**DATA SUPPLIED**
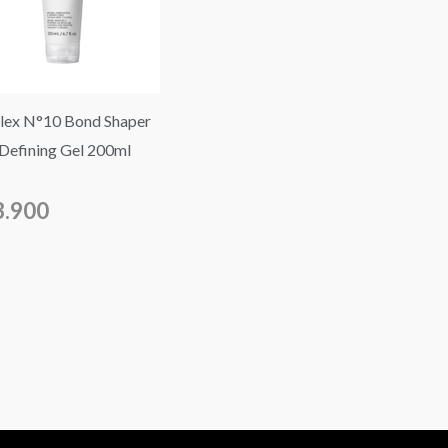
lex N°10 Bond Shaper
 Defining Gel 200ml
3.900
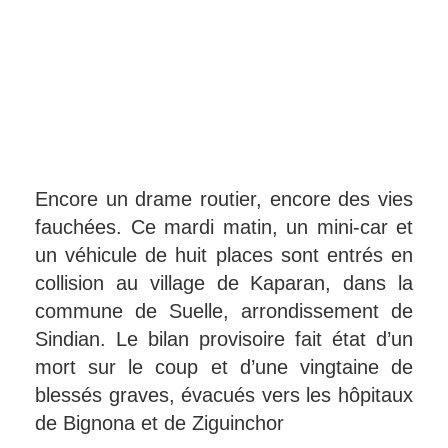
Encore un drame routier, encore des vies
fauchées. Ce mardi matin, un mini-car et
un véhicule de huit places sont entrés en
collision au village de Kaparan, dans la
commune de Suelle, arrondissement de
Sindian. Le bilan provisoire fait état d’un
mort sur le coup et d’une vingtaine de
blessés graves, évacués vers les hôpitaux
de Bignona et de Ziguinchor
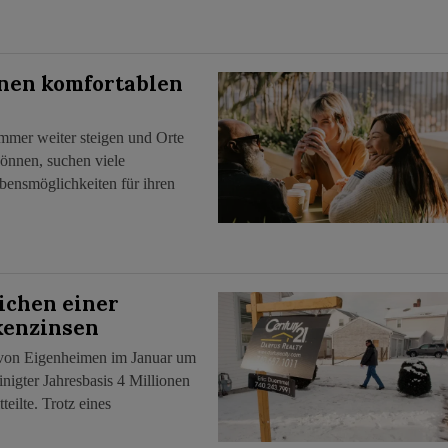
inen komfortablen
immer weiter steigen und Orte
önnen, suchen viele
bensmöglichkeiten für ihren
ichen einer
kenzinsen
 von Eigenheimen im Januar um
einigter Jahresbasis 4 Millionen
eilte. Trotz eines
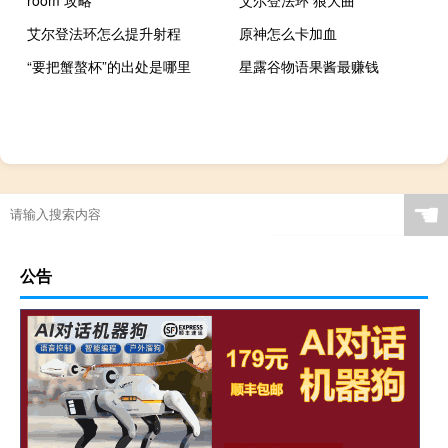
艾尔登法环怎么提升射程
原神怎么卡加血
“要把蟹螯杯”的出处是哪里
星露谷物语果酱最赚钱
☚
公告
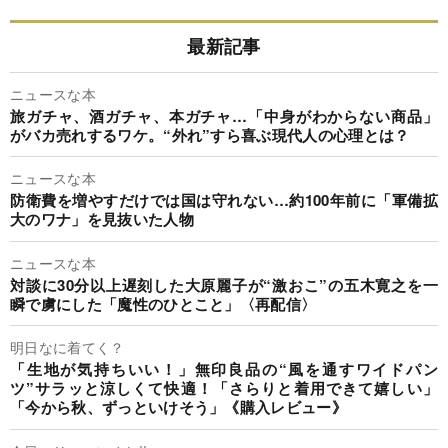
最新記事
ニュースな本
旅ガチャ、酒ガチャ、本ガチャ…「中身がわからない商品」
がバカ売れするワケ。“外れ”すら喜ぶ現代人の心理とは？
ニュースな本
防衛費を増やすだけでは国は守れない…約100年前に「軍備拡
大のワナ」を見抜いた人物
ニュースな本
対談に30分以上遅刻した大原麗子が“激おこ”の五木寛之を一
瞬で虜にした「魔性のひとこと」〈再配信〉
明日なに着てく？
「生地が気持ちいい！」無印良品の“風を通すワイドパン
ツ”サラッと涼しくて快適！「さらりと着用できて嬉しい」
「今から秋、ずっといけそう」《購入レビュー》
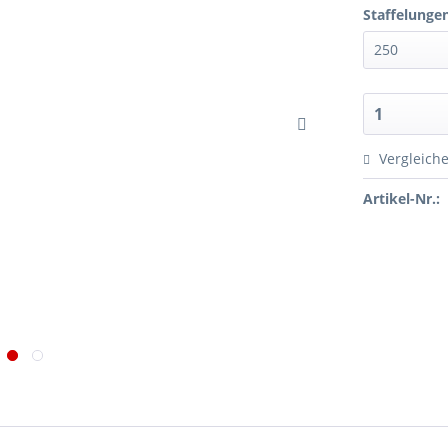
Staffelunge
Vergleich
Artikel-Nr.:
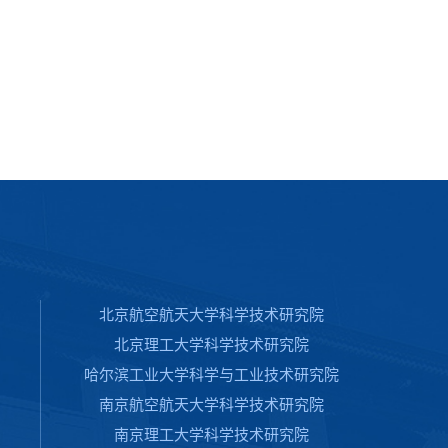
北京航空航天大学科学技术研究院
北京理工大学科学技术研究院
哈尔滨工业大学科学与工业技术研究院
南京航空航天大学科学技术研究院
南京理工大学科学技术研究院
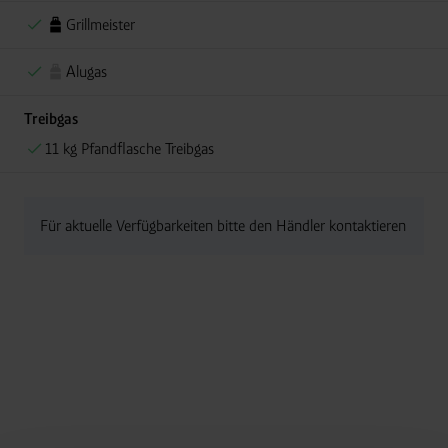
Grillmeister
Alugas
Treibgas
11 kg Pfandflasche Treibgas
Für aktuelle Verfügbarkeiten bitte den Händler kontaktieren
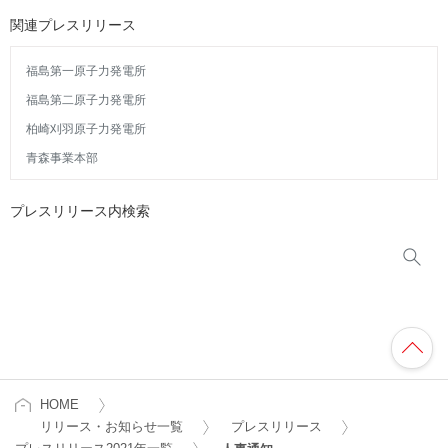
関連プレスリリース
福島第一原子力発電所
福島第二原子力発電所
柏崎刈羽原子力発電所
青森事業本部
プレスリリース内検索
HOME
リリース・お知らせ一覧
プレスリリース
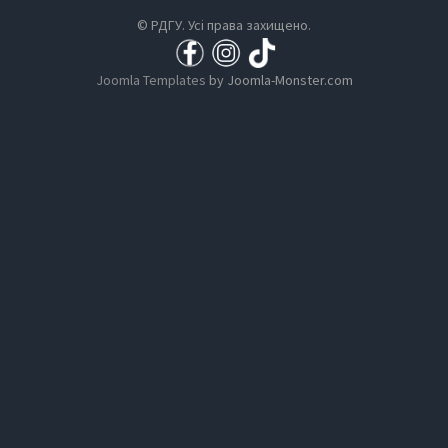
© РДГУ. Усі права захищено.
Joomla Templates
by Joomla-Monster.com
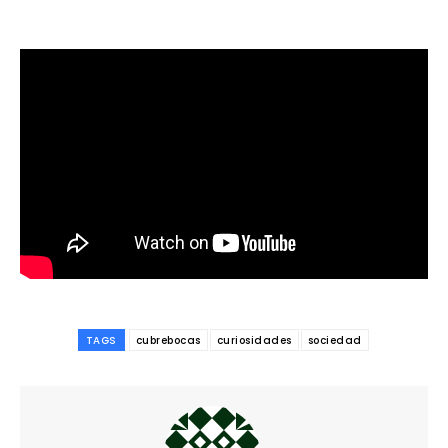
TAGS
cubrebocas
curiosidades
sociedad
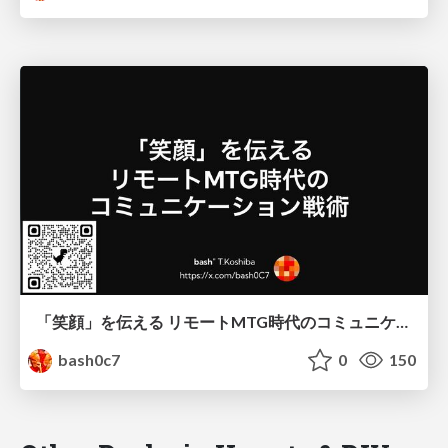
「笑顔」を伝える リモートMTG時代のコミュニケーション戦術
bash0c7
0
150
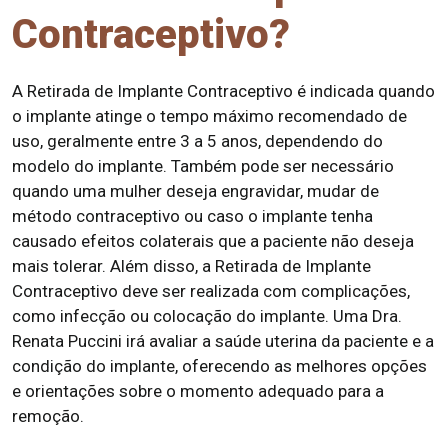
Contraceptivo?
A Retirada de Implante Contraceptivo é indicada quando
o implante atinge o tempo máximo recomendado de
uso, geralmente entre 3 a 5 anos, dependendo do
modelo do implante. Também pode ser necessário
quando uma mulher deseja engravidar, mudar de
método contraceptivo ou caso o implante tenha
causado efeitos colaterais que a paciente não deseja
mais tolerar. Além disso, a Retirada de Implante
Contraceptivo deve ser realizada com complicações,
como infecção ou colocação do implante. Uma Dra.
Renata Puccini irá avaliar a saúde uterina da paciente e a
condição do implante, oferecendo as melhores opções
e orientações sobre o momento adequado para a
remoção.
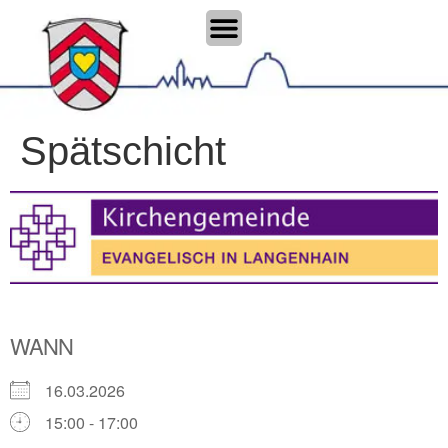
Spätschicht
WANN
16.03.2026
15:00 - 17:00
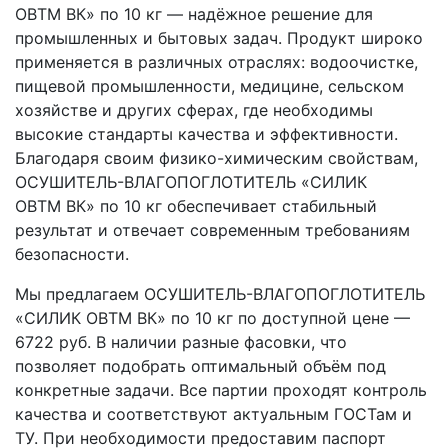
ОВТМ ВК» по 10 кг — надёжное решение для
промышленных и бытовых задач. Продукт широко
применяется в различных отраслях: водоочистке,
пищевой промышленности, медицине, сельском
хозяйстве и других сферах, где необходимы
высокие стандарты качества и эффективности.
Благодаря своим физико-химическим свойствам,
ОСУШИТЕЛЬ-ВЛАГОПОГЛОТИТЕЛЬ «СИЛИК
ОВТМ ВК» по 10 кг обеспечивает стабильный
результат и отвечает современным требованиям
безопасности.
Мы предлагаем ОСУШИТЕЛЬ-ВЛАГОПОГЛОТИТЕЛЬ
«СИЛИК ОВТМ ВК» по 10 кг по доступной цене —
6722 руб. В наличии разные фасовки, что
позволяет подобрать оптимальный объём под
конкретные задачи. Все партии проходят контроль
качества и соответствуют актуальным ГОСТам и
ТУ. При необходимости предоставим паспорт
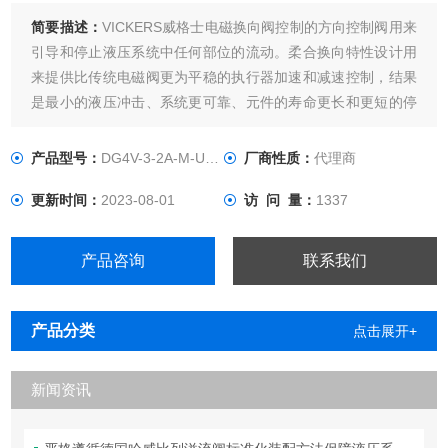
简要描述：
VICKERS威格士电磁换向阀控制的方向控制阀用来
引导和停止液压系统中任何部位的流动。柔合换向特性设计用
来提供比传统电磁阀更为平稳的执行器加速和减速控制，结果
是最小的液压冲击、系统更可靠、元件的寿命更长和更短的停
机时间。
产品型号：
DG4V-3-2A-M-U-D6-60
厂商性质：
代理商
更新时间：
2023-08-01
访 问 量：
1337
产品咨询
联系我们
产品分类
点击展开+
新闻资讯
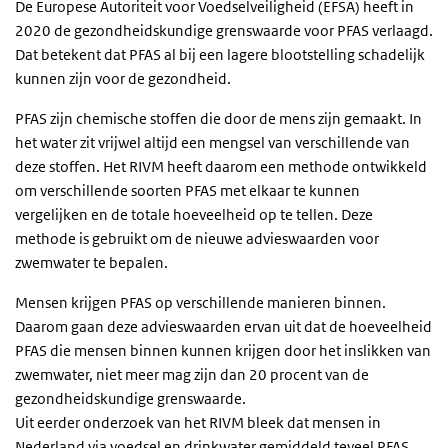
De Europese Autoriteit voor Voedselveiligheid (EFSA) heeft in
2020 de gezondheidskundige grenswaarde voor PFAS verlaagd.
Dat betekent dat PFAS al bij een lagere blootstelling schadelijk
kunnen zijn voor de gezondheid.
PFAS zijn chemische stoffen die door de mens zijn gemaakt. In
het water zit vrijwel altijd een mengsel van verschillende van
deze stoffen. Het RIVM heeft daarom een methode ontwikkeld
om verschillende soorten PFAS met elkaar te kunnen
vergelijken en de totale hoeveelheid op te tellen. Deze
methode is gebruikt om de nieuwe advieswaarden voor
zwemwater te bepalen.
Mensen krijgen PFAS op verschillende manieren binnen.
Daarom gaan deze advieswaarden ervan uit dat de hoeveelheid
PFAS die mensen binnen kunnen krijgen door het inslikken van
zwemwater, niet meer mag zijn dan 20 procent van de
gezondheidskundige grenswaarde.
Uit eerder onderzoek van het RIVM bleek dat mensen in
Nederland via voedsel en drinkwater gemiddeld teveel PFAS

**EXERCISE GOAL**
Collect every line in the rows above that contains the string "СИЛИК". Matching is case-sensitive.

**SOLUTION FOR THIS PROBLEM**
ОСУШИТЕЛЬ-ВЛАГОПОГЛОТИТЕЛЬ «СИЛИК
«СИЛИК ОВТМ ВК» по 10 кг по доступной цене —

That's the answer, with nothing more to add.